Write out word for word the lines starting with the one containing "MVP Cooling Towe" and ending with the one containing "Ardèche : Le", both of those lines included, and nothing else.

DATASET CONTENT: Begin

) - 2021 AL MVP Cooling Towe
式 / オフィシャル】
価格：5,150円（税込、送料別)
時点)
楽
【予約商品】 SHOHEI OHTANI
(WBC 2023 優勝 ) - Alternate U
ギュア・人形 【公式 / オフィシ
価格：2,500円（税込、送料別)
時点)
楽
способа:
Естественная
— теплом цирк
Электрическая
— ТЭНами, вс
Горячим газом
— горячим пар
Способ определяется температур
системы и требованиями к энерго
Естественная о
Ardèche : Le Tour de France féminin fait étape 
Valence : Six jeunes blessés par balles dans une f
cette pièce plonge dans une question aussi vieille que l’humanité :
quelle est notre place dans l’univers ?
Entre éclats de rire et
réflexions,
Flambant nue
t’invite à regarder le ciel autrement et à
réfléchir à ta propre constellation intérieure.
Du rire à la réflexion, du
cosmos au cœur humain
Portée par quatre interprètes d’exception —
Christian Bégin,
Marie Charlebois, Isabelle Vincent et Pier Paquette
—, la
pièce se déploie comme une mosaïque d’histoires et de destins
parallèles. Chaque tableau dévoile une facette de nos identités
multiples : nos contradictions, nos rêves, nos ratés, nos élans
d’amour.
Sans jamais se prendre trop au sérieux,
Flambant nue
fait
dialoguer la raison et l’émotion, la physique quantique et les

DATASET CONTENT: End
DATASET CONTENT: Begin

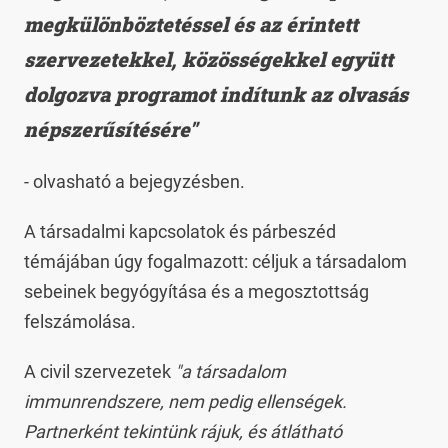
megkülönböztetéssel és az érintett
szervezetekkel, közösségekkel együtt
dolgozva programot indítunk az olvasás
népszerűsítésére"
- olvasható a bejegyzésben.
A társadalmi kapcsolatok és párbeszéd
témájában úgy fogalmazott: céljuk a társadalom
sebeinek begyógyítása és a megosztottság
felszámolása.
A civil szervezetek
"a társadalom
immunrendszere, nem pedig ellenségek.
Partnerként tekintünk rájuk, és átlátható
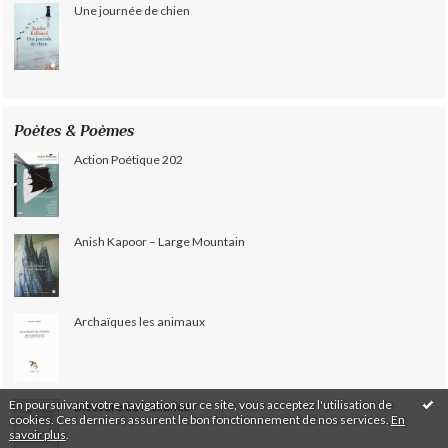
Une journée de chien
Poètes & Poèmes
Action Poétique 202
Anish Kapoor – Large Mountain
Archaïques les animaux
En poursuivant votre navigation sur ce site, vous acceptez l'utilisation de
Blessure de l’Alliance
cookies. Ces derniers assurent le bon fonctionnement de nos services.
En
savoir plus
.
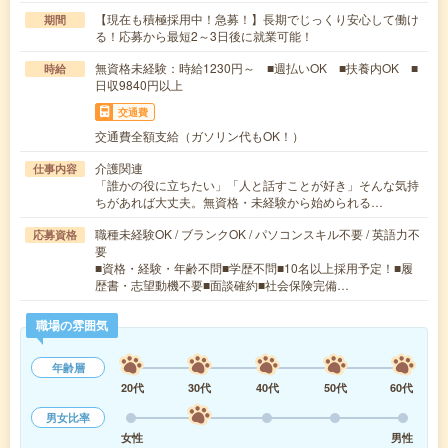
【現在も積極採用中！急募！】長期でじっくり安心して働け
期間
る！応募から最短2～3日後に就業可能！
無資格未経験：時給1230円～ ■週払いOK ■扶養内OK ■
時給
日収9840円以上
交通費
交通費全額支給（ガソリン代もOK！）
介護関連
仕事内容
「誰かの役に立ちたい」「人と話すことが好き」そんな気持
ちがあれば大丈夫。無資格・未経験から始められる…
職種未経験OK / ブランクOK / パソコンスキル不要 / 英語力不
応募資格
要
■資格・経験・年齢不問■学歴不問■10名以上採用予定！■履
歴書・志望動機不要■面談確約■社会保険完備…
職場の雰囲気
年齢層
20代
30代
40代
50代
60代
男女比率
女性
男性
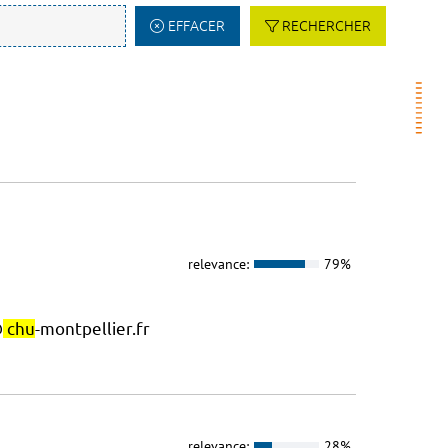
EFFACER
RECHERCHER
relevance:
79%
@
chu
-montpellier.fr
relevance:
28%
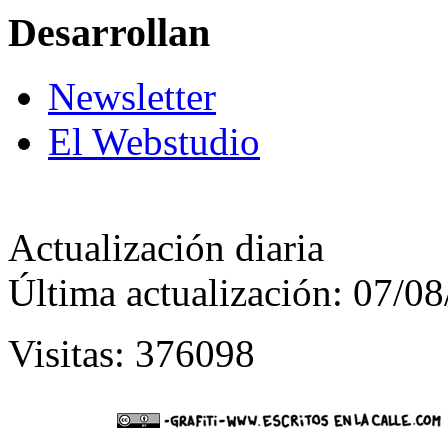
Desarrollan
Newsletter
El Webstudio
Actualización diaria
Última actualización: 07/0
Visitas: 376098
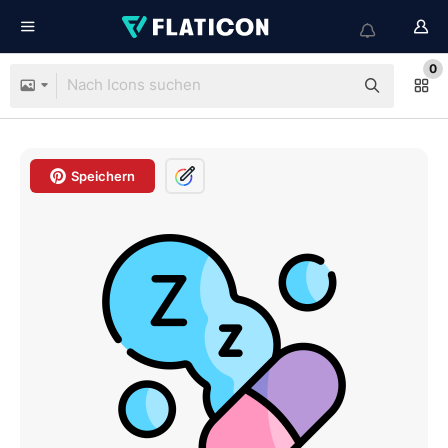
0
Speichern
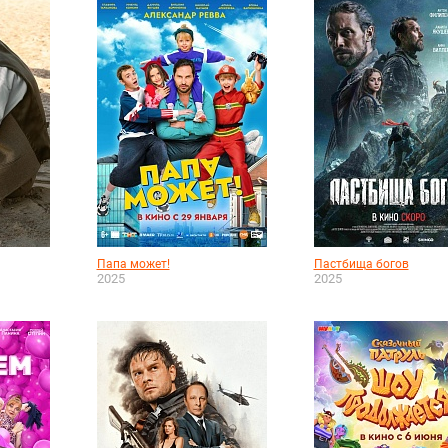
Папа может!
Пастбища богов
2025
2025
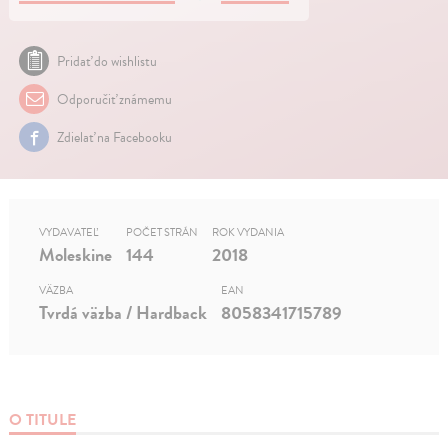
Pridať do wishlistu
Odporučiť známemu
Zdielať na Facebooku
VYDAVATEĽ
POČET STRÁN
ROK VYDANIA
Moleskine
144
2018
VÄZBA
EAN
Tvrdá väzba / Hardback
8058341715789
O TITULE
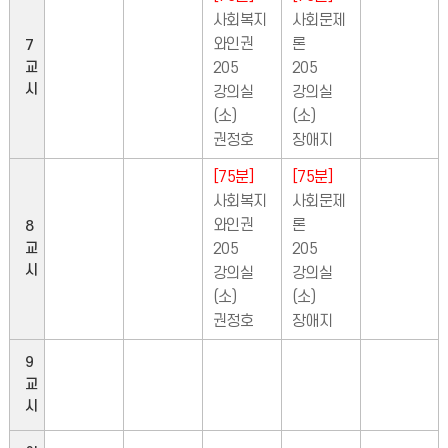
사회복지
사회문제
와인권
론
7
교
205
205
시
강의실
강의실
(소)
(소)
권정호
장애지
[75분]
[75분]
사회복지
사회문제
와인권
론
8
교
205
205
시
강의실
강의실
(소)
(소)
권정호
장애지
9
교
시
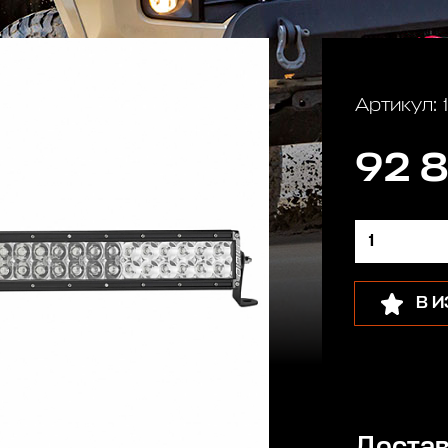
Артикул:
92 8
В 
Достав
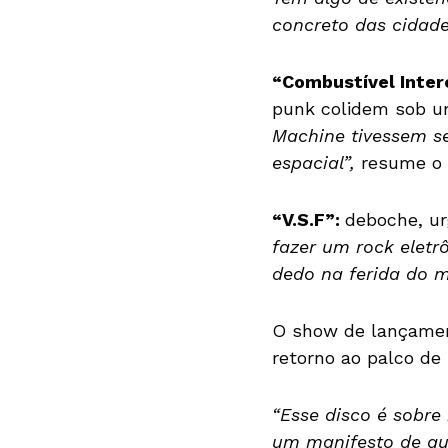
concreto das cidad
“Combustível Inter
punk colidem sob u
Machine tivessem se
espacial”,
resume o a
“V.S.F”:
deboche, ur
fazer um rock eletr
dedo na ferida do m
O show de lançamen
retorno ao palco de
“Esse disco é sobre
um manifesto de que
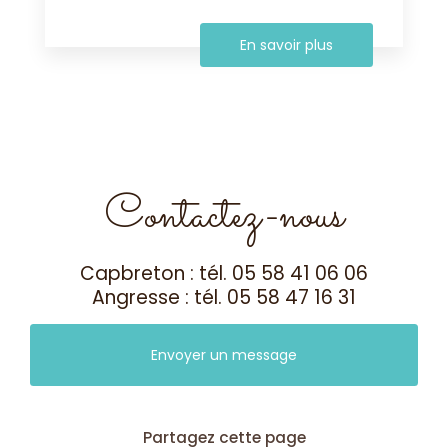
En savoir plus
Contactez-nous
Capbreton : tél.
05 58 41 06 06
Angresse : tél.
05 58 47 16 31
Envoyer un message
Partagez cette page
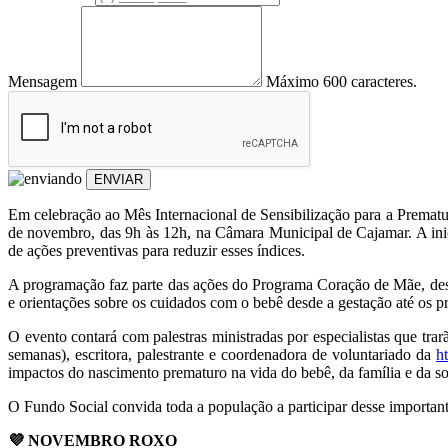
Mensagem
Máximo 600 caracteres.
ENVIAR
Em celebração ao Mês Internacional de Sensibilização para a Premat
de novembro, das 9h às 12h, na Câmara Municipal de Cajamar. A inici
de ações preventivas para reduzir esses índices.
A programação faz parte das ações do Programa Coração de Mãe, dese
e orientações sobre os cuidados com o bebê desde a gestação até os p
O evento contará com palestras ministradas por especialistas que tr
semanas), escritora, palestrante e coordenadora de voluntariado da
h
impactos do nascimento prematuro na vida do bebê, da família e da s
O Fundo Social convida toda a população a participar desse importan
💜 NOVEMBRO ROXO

DATASET CONTENT: End
DATASET CONTENT: Begin

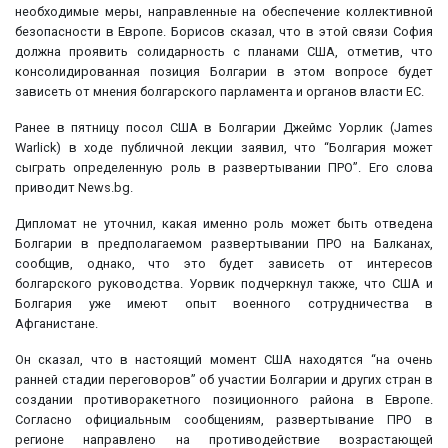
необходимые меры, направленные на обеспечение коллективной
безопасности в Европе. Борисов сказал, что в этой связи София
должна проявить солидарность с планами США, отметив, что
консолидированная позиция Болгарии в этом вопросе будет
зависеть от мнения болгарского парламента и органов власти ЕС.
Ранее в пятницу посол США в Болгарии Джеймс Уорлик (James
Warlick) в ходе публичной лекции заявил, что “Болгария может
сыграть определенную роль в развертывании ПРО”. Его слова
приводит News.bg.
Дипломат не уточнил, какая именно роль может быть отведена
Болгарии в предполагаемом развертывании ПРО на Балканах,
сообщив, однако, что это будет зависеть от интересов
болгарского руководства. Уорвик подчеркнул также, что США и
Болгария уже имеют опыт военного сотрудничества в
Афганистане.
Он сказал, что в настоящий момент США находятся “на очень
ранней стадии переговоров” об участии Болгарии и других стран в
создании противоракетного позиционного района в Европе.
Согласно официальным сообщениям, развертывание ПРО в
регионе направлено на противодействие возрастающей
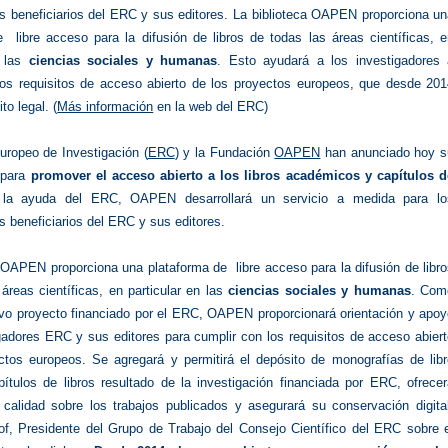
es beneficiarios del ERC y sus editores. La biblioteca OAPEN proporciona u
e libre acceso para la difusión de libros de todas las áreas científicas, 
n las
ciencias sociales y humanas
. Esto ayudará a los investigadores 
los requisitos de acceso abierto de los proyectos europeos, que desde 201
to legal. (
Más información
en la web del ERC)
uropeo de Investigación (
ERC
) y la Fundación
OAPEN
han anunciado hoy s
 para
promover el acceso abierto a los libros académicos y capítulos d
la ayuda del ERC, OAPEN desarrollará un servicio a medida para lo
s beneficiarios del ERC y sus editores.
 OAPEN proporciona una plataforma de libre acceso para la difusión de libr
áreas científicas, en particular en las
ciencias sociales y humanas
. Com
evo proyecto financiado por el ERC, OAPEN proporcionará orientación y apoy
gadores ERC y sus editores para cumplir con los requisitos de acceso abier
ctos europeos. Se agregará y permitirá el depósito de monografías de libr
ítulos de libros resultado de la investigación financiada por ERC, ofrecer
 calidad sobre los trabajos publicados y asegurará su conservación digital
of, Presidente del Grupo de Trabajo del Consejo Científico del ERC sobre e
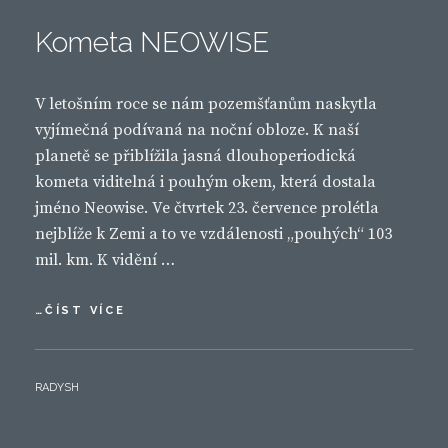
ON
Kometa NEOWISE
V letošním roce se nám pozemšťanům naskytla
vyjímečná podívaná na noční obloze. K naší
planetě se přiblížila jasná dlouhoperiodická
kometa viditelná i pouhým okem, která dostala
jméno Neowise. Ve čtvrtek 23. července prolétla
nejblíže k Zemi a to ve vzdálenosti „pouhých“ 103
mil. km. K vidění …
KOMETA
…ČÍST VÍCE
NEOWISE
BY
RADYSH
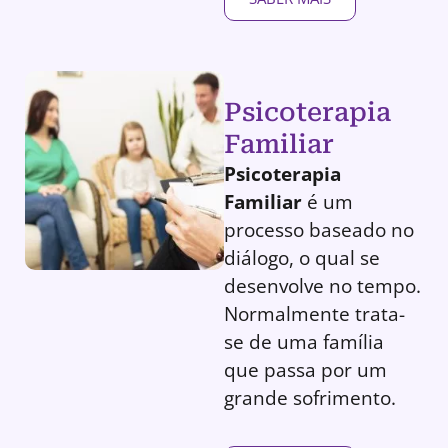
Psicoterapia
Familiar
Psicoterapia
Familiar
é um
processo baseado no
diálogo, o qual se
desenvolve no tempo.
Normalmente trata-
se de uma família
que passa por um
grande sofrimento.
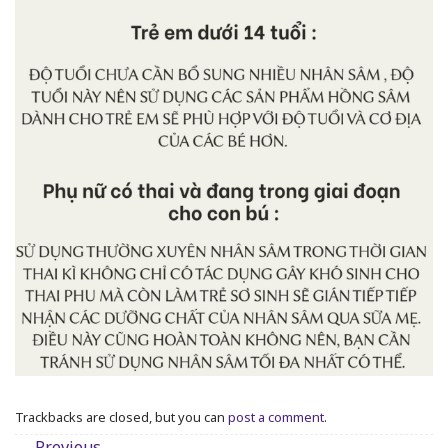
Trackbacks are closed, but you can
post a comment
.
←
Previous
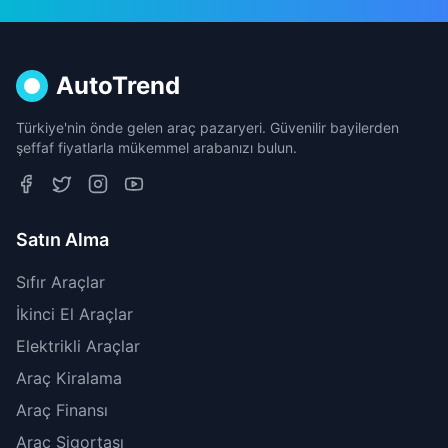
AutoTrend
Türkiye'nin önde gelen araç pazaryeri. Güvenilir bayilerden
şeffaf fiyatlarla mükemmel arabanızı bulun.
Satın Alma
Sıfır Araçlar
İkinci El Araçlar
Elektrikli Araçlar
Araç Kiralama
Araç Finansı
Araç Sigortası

DATASET CONTENT: End

_WRITTEN ANSWER:_
) - 2021 AL MVP Cooling Towe
式 / オフィシャル】
価格：5,150円（税込、送料別)
時点)
楽
【予約商品】 SHOHEI OHTANI
(WBC 2023 優勝 ) - Alternate U
ギュア・人形 【公式 / オフィシ
価格：2,500円（税込、送料別)
時点)
楽
способа:
Естественная
— теплом цирк
Электрическая
— ТЭНами, вс
Горячим газом
— горячим пар
Способ определяется температур
системы и требованиями к энерго
Естественная о
Ardèche : Le Tour de France féminin fait étape 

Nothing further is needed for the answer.